**Requirement:** Search term "רוצים": copy each line of the data containing it.
*** Begin section ***
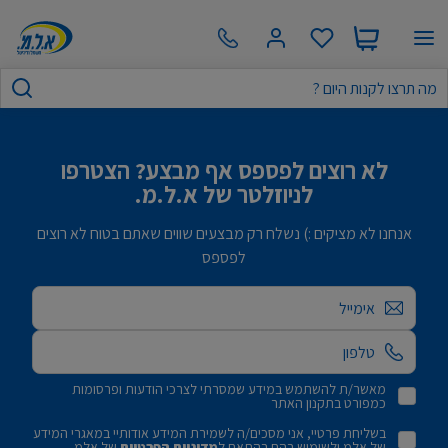
לא רוצים לפספס אף מבצע? הצטרפו
לניוזלטר של א.ל.מ.
אנחנו לא מציקים :) נשלח רק מבצעים שווים שאתם בטוח לא רוצים
לפספס
אימייל
מאשר/ת להשתמש במידע שמסרתי לצרכי הודעות ופרסומות
כמפורט בתקנון האתר
בשליחת פרטיי, אני מסכים/ה לשמירת המידע אודותיי במאגרי המידע
של אלמ ולשימוש בהם בהתאם ל
מדיניות הפרטיות
של אלמ.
*** End section ***
**Response for this exercise:**
לא רוצים לפספס אף מבצע? הצטרפו
אנחנו לא מציקים :) נשלח רק מבצעים שווים שאתם בטוח לא רוצים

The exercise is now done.